### Data for this exercise
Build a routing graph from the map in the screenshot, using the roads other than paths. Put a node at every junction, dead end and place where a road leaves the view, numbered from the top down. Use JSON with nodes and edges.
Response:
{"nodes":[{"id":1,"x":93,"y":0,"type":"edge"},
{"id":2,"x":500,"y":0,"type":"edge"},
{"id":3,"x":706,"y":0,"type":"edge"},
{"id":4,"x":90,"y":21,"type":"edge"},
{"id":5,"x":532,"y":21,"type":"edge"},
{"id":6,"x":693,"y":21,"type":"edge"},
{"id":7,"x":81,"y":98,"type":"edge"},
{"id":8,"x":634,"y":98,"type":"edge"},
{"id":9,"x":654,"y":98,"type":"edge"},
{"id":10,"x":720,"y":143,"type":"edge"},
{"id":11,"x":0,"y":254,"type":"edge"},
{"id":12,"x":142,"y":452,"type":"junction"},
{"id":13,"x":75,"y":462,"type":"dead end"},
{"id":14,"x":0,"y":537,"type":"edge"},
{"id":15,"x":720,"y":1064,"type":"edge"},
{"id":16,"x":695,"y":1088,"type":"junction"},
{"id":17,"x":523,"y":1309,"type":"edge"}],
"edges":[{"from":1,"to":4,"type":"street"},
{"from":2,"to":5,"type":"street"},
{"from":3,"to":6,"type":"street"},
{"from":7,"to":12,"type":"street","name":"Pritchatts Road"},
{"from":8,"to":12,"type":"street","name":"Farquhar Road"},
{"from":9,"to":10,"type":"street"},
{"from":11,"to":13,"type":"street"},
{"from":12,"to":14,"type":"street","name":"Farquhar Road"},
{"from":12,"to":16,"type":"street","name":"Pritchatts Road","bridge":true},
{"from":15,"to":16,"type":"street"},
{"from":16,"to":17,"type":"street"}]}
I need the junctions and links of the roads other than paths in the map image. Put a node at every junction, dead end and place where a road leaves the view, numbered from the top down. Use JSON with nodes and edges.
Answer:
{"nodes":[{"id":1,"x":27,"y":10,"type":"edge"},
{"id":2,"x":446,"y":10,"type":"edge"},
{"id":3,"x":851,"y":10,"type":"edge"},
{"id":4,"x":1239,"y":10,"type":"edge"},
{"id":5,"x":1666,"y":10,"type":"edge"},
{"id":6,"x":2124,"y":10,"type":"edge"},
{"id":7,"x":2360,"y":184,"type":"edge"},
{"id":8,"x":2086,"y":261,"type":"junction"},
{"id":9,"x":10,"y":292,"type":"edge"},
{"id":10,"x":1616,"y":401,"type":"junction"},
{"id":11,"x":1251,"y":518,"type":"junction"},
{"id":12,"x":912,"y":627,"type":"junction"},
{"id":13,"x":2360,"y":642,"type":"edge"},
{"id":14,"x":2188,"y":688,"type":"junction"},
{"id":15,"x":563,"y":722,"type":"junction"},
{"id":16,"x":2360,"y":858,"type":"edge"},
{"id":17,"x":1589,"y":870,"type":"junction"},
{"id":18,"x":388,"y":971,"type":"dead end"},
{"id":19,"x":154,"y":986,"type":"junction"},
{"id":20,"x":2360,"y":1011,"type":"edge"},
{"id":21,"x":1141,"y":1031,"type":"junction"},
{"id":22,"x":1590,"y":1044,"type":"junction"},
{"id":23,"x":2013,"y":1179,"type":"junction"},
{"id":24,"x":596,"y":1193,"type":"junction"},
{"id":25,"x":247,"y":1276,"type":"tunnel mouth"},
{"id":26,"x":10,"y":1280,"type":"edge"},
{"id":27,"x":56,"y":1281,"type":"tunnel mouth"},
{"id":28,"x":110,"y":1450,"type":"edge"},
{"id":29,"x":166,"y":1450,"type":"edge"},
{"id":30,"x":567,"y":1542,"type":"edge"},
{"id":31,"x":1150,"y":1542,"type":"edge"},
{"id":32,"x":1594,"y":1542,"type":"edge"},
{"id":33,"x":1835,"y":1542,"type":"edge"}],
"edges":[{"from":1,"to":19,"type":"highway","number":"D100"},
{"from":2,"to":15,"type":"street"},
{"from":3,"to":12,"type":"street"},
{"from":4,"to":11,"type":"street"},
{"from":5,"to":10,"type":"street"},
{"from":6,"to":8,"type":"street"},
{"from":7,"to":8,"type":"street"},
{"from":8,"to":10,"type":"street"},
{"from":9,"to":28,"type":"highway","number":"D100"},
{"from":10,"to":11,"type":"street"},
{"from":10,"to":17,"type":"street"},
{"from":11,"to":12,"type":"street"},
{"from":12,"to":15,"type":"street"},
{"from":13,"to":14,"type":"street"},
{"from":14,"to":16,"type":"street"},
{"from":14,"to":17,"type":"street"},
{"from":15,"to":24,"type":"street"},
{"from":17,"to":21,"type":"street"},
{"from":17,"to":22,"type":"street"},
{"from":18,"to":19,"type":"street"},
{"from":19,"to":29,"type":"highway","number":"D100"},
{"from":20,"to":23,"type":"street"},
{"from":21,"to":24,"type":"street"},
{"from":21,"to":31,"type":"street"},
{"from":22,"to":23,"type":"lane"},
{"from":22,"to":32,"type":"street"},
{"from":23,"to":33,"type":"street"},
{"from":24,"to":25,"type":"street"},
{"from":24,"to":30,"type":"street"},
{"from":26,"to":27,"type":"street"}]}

### Work instruction
Restate all of the entries exactly, please.

### Expected answer
Build a routing graph from the map in the screenshot, using the roads other than paths. Put a node at every junction, dead end and place where a road leaves the view, numbered from the top down. Use JSON with nodes and edges.
Response:
{"nodes":[{"id":1,"x":93,"y":0,"type":"edge"},
{"id":2,"x":500,"y":0,"type":"edge"},
{"id":3,"x":706,"y":0,"type":"edge"},
{"id":4,"x":90,"y":21,"type":"edge"},
{"id":5,"x":532,"y":21,"type":"edge"},
{"id":6,"x":693,"y":21,"type":"edge"},
{"id":7,"x":81,"y":98,"type":"edge"},
{"id":8,"x":634,"y":98,"type":"edge"},
{"id":9,"x":654,"y":98,"type":"edge"},
{"id":10,"x":720,"y":143,"type":"edge"},
{"id":11,"x":0,"y":254,"type":"edge"},
{"id":12,"x":142,"y":452,"type":"junction"},
{"id":13,"x":75,"y":462,"type":"dead end"},
{"id":14,"x":0,"y":537,"type":"edge"},
{"id":15,"x":720,"y":1064,"type":"edge"},
{"id":16,"x":695,"y":1088,"type":"junction"},
{"id":17,"x":523,"y":1309,"type":"edge"}],
"edges":[{"from":1,"to":4,"type":"street"},
{"from":2,"to":5,"type":"street"},
{"from":3,"to":6,"type":"street"},
{"from":7,"to":12,"type":"street","name":"Pritchatts Road"},
{"from":8,"to":12,"type":"street","name":"Farquhar Road"},
{"from":9,"to":10,"type":"street"},
{"from":11,"to":13,"type":"street"},
{"from":12,"to":14,"type":"street","name":"Farquhar Road"},
{"from":12,"to":16,"type":"street","name":"Pritchatts Road","bridge":true},
{"from":15,"to":16,"type":"street"},
{"from":16,"to":17,"type":"street"}]}
I need the junctions and links of the roads other than paths in the map image. Put a node at every junction, dead end and place where a road leaves the view, numbered from the top down. Use JSON with nodes and edges.
Answer:
{"nodes":[{"id":1,"x":27,"y":10,"type":"edge"},
{"id":2,"x":446,"y":10,"type":"edge"},
{"id":3,"x":851,"y":10,"type":"edge"},
{"id":4,"x":1239,"y":10,"type":"edge"},
{"id":5,"x":1666,"y":10,"type":"edge"},
{"id":6,"x":2124,"y":10,"type":"edge"},
{"id":7,"x":2360,"y":184,"type":"edge"},
{"id":8,"x":2086,"y":261,"type":"junction"},
{"id":9,"x":10,"y":292,"type":"edge"},
{"id":10,"x":1616,"y":401,"type":"junction"},
{"id":11,"x":1251,"y":518,"type":"junction"},
{"id":12,"x":912,"y":627,"type":"junction"},
{"id":13,"x":2360,"y":642,"type":"edge"},
{"id":14,"x":2188,"y":688,"type":"junction"},
{"id":15,"x":563,"y":722,"type":"junction"},
{"id":16,"x":2360,"y":858,"type":"edge"},
{"id":17,"x":1589,"y":870,"type":"junction"},
{"id":18,"x":388,"y":971,"type":"dead end"},
{"id":19,"x":154,"y":986,"type":"junction"},
{"id":20,"x":2360,"y":1011,"type":"edge"},
{"id":21,"x":1141,"y":1031,"type":"junction"},
{"id":22,"x":1590,"y":1044,"type":"junction"},
{"id":23,"x":2013,"y":1179,"type":"junction"},
{"id":24,"x":596,"y":1193,"type":"junction"},
{"id":25,"x":247,"y":1276,"type":"tunnel mouth"},
{"id":26,"x":10,"y":1280,"type":"edge"},
{"id":27,"x":56,"y":1281,"type":"tunnel mouth"},
{"id":28,"x":110,"y":1450,"type":"edge"},
{"id":29,"x":166,"y":1450,"type":"edge"},
{"id":30,"x":567,"y":1542,"type":"edge"},
{"id":31,"x":1150,"y":1542,"type":"edge"},
{"id":32,"x":1594,"y":1542,"type":"edge"},
{"id":33,"x":1835,"y":1542,"type":"edge"}],
"edges":[{"from":1,"to":19,"type":"highway","number":"D100"},
{"from":2,"to":15,"type":"street"},
{"from":3,"to":12,"type":"street"},
{"from":4,"to":11,"type":"street"},
{"from":5,"to":10,"type":"street"},
{"from":6,"to":8,"type":"street"},
{"from":7,"to":8,"type":"street"},
{"from":8,"to":10,"type":"street"},
{"from":9,"to":28,"type":"highway","number":"D100"},
{"from":10,"to":11,"type":"street"},
{"from":10,"to":17,"type":"street"},
{"from":11,"to":12,"type":"street"},
{"from":12,"to":15,"type":"street"},
{"from":13,"to":14,"type":"street"},
{"from":14,"to":16,"type":"street"},
{"from":14,"to":17,"type":"street"},
{"from":15,"to":24,"type":"street"},
{"from":17,"to":21,"type":"street"},
{"from":17,"to":22,"type":"street"},
{"from":18,"to":19,"type":"street"},
{"from":19,"to":29,"type":"highway","number":"D100"},
{"from":20,"to":23,"type":"street"},
{"from":21,"to":24,"type":"street"},
{"from":21,"to":31,"type":"street"},
{"from":22,"to":23,"type":"lane"},
{"from":22,"to":32,"type":"street"},
{"from":23,"to":33,"type":"street"},
{"from":24,"to":25,"type":"street"},
{"from":24,"to":30,"type":"street"},
{"from":26,"to":27,"type":"street"}]}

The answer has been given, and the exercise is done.